In Part III of TCPAland’s review of the comments submitted to the FCC, I noted that some of the consumer-side comments submitted to the FCC pointed to a 1991 Senate Subcommittee Hearing in which “predictive dialers” were supposedly discussed. This hearing was used to make the point that this technology was in existence at the time the TCPA was passed in 1992, and was therefore intended to be regulated by Congress.
As I mentioned in Friday’s article, I was going to personally watch that hearing and provide you with my breakdown. And as promised, I dutifully sat down over the weekend and watched the recording of that two and a half hour hearing.
So it turns out the commentators were right. Sort of. It’s true that “predictive dialers” were mentioned, but not with respect to the functionality that is central the question being considered by the FCC: the ability to dial from a list. Instead, the “predictive dialer” functionalities that were addressed were: (1) dialing in advance of the ability of the telemarketer to take the call of the person who answers the phone; and (2) setting an abandonment rate.
Specifically, what the consumer-side commentators were referring to was the impassioned testimony of this guy (at the 46 minute mark) who is holding a tape recorder up to the mic:
That’s Robert Bulmash of Private Citizen, Inc. (who you’ll remember from Part III of our comment review is the organization that wants the TCPA to regulate all use of smartphones) whose proclaimed mission is dealing with the “telenuisance industry” and protecting the privacy of citizens.
It’s true that Bulmash spoke about predictive dialers, but when he used those words, he wasn’t referring to devices that dial from lists. Instead, the specific functionality he was discussing was the ability of these “predictive dialers” to dial and connect a call before a telemarketer is available to answer it. So it’s far from clear that this testimony supports the notion that Congress knew about and intended to regulate devices that dial from lists when it passed the TCPA in 1992. In fact, dialing from lists wasn’t mentioned by Bulmash at all (or by anyone else I heard testify during that hearing).

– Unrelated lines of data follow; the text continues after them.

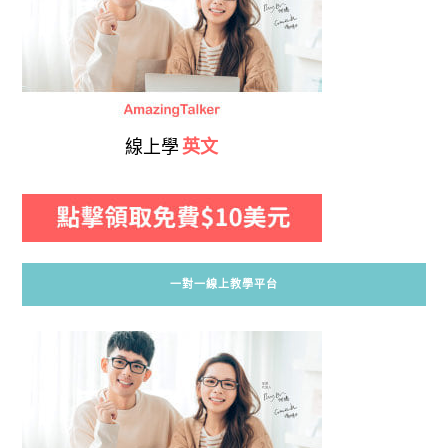
線上學
英文
一對一線上教學平台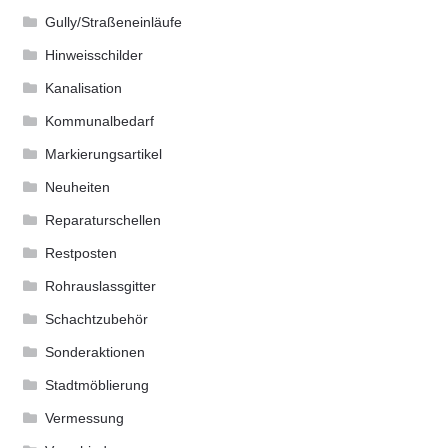
Gully/Straßeneinläufe
Hinweisschilder
Kanalisation
Kommunalbedarf
Markierungsartikel
Neuheiten
Reparaturschellen
Restposten
Rohrauslassgitter
Schachtzubehör
Sonderaktionen
Stadtmöblierung
Vermessung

Notably, to the extent that the Senate Subcommittee heard any testimony about dialing functions, it was namely in reference to dialing sequential numbers. Specifically, this guy testified about the harms that result from sequential dialing by telemarketers:
That’s Thomas Stroup, President of the Telocator Network of America (a telephone carrier trade organization), who testified about the harms suffered by carriers and their subscribers due to sequential number dialing by telemarketers. Also, check out the sweet ‘stache and the glasses of the guy sitting next to him!
But I digress. You see, at the time this hearing took place, carriers were assigning large blocks of sequential numbers to cell phones and pagers. So when a telemarketer’s sequential number generator hit those blocks of numbers, it would literally tie up the entire network’s cell and pager lines, and shut down the entire service. He gave the example of a Hawaiian carrier that was shut down for a full 20 minutes while a telemarketer sequentially dialed through the block of numbers used by that carrier, seizing up the carrier’s terminal and rendering it useless.
Ultimately, aside from the neat history lesson and all the delightful 90’s attire, this is very compelling stuff and really supports the notion that Congress was intending to regulate a very specific type of device that had the capacity to randomly or sequentially generate telephone numbers to be dialed – not devices that dial from lists.
And what was abundantly clear throughout this entire hearing is that the focus by the Legislators was on telemarketing. Indeed, there was nary any mention of debt collection, or any other type of call other than telemarketing. Even the late John McCain was in the mix:
That’s him probing whether the regulation on telemarketing should also extend to calls made by charitable organizations.
Watching the Subcommittee hearing was a really fascinating little history lesson that helped put the current battle over the definition of an ATDS and the scope of the TCPA in general into perspective. What was crystal clear to me throughout the hearing was that, when the TCPA was passed, it was aimed at regulating telemarketers, and specifically addressing the harms caused by random and sequential telephone number generators. But of course, you didn’t hear a peep about this in any of the consumer-side comments.